Bosnian engineer, politician and academic (born 1946)

Ejup Ganić (born 3 March 1946) is a Bosnian engineer, politician and academic who served as President of the Federation of Bosnia and Herzegovina from 1997 to 1999 and from 2000 to 2001. A former member of the Party of Democratic Action, he also served as member of the Presidency of the Republic of Bosnia and Herzegovina from 1990 to 1996.

Ganić holds an ScD from the Massachusetts Institute of Technology. He is the founder and current chancellor of the Sarajevo School of Science and Technology.

==Early life and education==
Ganić was born on 3 March 1946 in Sebečevo village near Novi Pazar in the Sandžak geographical region of Serbia, then a part of SFR Yugoslavia. He graduated from the University of Belgrade, and holds an ScD in engineering science from the prestigious Massachusetts Institute of Technology.

==Political career==
During the Bosnian War, Ganić served in the Presidency of the Republic of Bosnia and Herzegovina. He was a member of the Party of Democratic Action (SDA) between 1990 and 2000. During the war, the Bosnian government and the SDA were divided into two groups, one that looked to the West, and the other, called the Sandžak faction, hardliners that wished to take on all. Another division was between the secularists and conservatists. Ganić was part of the Sandžak faction and the conservatists.

### Source data
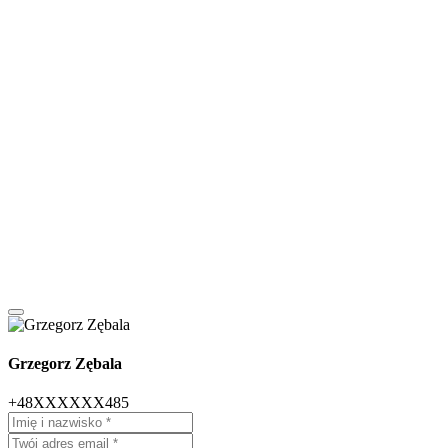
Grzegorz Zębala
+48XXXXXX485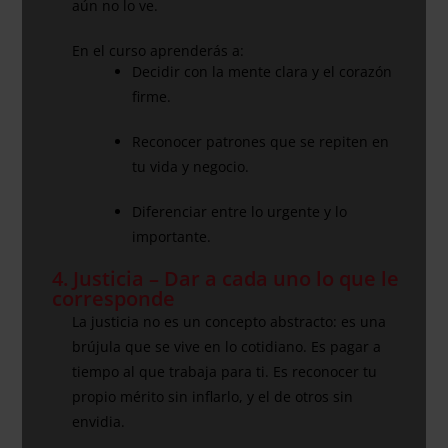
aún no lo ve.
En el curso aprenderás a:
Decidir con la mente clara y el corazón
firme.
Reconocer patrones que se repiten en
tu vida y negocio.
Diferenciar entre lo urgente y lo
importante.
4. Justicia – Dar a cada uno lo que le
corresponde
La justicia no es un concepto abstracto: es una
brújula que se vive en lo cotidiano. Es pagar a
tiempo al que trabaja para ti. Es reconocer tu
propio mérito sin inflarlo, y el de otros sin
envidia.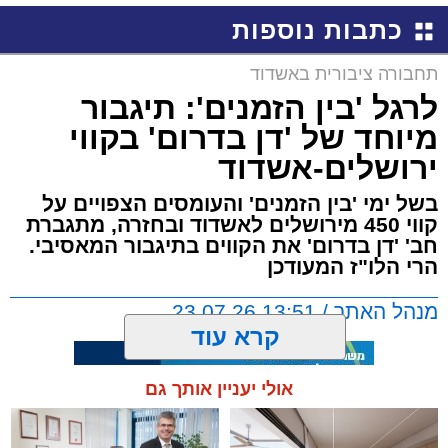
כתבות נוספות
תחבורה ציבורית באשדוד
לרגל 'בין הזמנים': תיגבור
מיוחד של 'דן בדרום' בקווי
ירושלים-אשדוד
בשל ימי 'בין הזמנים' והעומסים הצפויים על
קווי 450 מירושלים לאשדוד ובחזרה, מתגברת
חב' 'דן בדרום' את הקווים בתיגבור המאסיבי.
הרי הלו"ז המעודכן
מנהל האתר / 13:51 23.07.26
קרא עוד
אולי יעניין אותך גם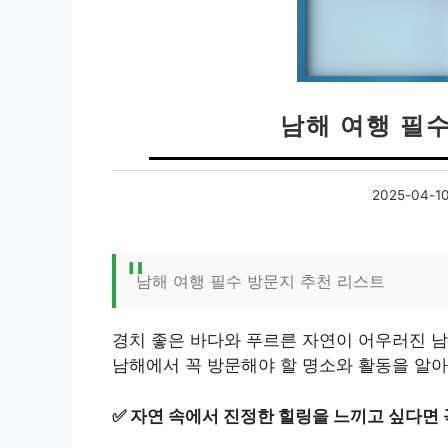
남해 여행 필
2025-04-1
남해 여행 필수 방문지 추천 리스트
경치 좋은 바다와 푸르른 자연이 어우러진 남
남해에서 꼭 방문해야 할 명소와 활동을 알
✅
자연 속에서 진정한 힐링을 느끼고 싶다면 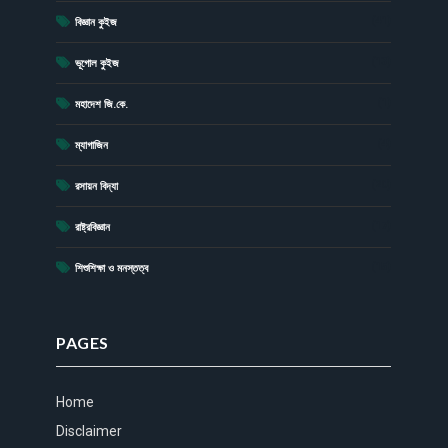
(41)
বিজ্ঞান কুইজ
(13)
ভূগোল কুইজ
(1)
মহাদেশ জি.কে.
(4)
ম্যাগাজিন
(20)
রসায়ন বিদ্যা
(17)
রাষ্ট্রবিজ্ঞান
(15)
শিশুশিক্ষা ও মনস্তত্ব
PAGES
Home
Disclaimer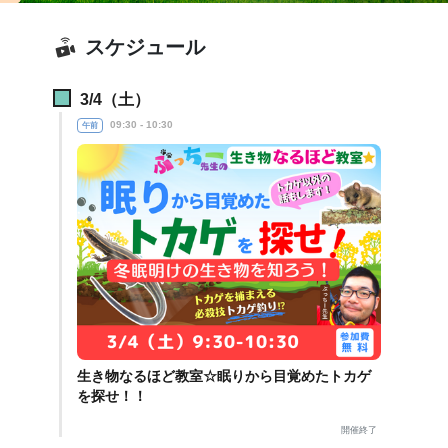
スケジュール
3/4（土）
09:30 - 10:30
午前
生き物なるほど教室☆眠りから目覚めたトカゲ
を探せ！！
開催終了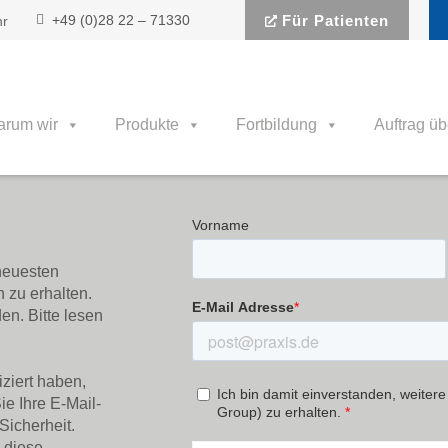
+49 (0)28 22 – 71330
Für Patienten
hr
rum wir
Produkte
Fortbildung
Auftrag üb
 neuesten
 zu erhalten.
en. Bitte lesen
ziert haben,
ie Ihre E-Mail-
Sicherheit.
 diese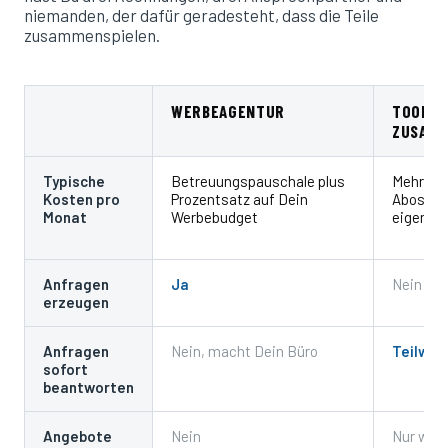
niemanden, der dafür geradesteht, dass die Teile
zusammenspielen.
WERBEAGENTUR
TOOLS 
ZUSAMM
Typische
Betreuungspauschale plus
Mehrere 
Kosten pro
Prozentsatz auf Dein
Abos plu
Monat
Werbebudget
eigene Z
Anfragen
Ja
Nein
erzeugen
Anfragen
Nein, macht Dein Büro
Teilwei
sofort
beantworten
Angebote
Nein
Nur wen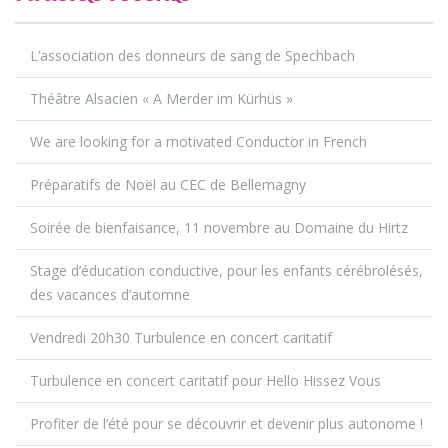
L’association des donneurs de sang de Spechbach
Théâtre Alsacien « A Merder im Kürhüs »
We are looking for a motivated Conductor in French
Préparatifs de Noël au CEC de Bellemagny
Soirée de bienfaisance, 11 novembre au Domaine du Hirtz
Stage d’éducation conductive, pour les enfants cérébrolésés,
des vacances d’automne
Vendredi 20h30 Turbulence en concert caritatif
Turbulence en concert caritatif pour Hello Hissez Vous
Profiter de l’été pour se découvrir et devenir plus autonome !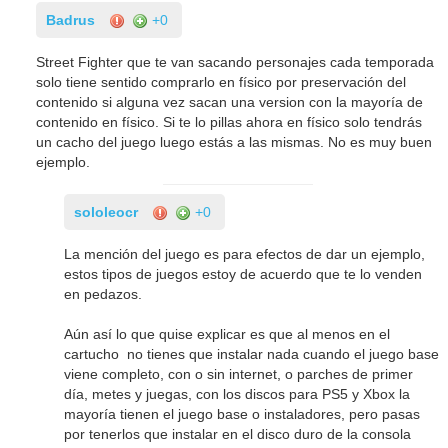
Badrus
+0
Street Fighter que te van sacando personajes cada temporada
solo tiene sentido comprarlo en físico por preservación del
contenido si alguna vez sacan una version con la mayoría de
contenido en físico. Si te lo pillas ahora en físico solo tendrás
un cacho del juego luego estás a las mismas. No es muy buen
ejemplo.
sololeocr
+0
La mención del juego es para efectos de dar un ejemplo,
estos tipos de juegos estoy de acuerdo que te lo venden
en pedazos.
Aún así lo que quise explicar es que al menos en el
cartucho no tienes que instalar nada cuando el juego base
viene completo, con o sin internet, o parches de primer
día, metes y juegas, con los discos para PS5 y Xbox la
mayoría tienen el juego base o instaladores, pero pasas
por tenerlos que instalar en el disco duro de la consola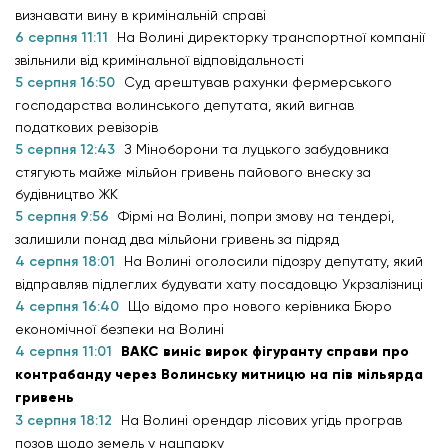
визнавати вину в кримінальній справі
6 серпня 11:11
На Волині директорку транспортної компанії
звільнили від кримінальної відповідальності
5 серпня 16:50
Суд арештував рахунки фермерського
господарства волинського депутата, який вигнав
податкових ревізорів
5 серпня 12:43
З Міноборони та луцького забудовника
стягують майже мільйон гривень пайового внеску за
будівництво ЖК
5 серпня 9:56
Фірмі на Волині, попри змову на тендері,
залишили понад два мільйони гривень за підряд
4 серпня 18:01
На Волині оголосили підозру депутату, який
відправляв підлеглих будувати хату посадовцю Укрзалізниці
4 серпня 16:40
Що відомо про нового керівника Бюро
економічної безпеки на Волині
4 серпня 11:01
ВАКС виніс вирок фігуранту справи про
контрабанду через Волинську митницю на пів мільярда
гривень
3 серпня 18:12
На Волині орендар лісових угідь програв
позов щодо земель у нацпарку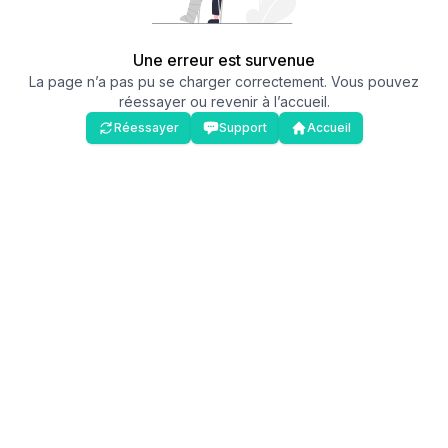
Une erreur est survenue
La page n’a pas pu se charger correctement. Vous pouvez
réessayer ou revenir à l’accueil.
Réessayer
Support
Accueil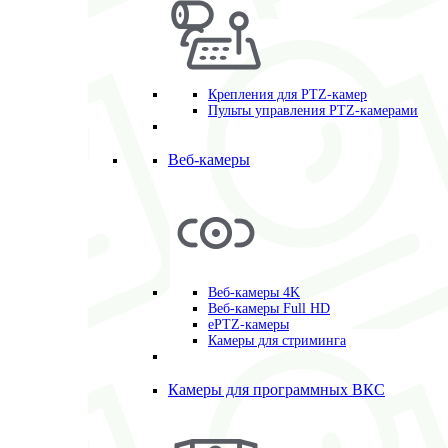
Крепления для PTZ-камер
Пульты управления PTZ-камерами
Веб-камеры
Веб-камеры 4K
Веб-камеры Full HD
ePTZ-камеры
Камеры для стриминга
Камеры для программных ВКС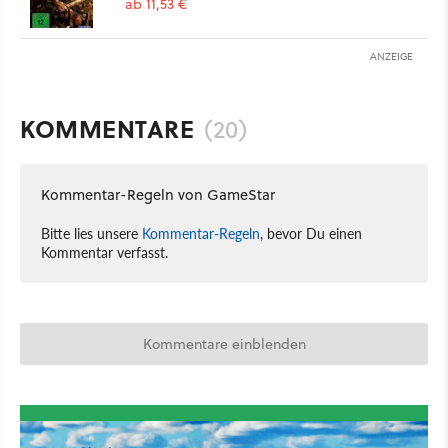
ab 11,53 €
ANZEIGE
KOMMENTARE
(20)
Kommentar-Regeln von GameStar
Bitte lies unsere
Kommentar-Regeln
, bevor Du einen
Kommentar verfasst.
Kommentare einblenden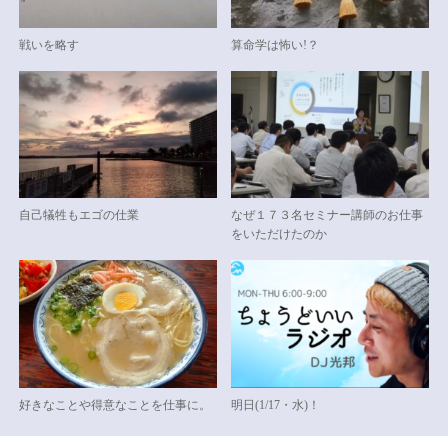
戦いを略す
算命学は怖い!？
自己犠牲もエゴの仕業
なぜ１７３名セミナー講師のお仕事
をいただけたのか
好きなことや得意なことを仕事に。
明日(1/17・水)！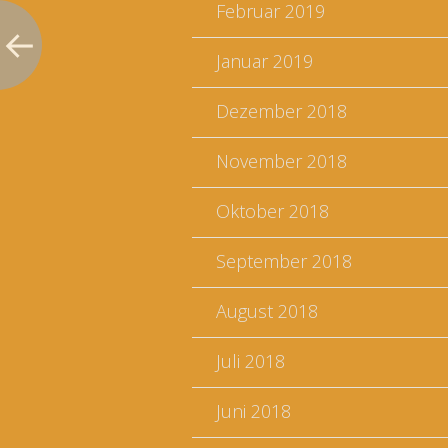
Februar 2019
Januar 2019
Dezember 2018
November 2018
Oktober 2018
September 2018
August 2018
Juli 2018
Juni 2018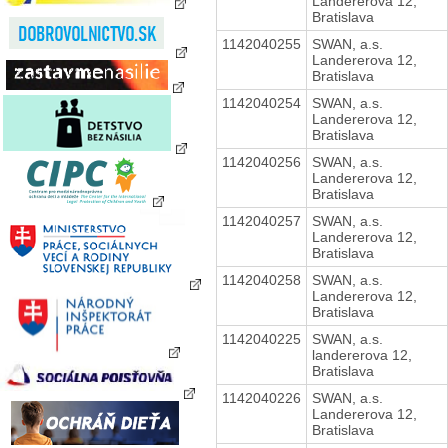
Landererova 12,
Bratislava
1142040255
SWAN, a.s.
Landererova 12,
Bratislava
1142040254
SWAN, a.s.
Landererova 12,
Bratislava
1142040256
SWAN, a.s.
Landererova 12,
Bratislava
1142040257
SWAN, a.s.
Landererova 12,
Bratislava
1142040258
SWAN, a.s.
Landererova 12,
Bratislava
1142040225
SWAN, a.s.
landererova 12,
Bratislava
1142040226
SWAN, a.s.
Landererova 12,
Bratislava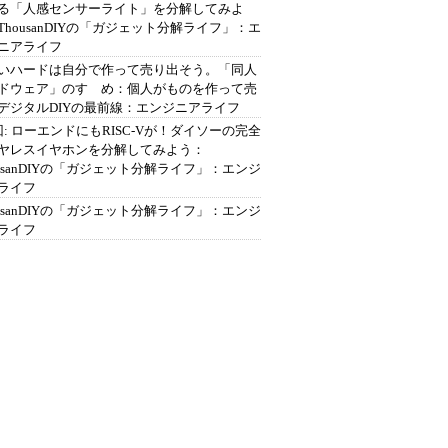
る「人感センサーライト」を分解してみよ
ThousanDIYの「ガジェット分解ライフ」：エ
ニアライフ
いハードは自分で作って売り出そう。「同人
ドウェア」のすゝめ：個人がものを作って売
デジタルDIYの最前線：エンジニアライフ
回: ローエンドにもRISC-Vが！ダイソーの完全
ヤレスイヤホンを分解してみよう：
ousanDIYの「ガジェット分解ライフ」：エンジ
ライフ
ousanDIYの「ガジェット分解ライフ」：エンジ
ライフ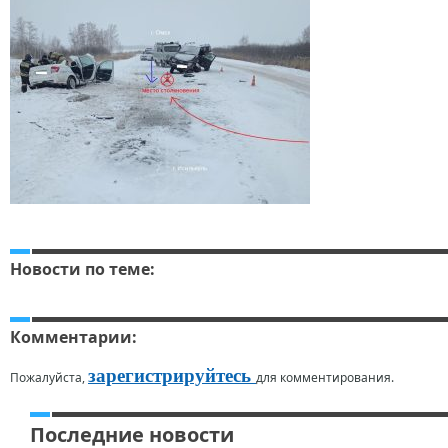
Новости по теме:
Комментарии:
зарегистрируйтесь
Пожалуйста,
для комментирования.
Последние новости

### What is needed
Decide whether each statement agrees with the text about Ejup Ganić, answering yes or no and quoting the words of the text that settle it. (a) Ganić graduated from the University of Belgrade. (b) Ganić founded the Sarajevo School of Science and Technology. (c) Ganić belonged to the group that looked to the West. The lines come from a source separate from the text.

### Answer
(a) Yes: "He graduated from the University of Belgrade"
(b) Yes: "He is the founder and current chancellor of the Sarajevo School of Science and Technology."
(c) No: "Ganić was part of the Sandžak faction and the conservatists."